--- START ---

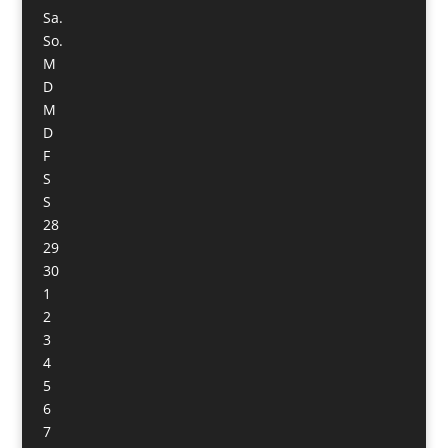
Sa.
So.
M
D
M
D
F
S
S
28
29
30
1
2
3
4
5
6
7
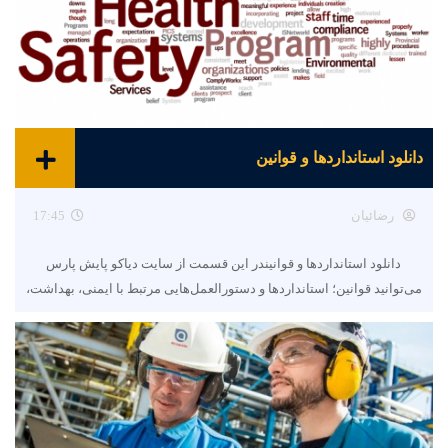
دانلود استانداردها و قوانین
رضائیان
17:45
دانلود استانداردها و قوانیندر این قسمت از سایت دیاکو پایش پارس
می‌توانید قوانین؛ استانداردها و دستورالعمل‌هایی مرتبط با ایمنی، بهداشت،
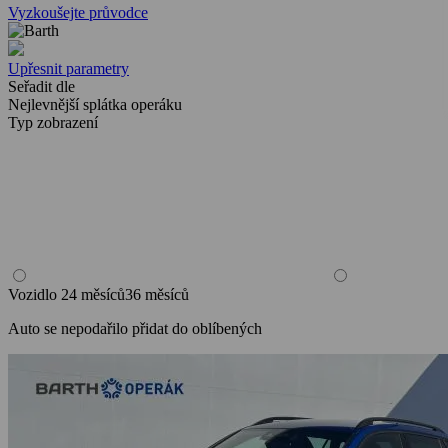
Vyzkoušejte průvodce
Upřesnit parametry
Seřadit dle
Nejlevnější splátka operáku
Typ zobrazení
Vozidlo
24 měsíců
36 měsíců
Auto se nepodařilo přidat do oblíbených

--- END ---

Required work: Copy all records exactly; omit images.

Solution:
Sa.
So.
M
D
M
D
F
S
S
28
29
30
1
2
3
4
5
6
7
دانلود استانداردها و قوانین
رضائیان
17:45
دانلود استانداردها و قوانیندر این قسمت از سایت دیاکو پایش پارس
می‌توانید قوانین؛ استانداردها و دستورالعمل‌هایی مرتبط با ایمنی، بهداشت،
Vyzkoušejte průvodce
Upřesnit parametry
Seřadit dle
Nejlevnější splátka operáku
Typ zobrazení
Vozidlo
24 měsíců
36 měsíců
Auto se nepodařilo přidat do oblíbených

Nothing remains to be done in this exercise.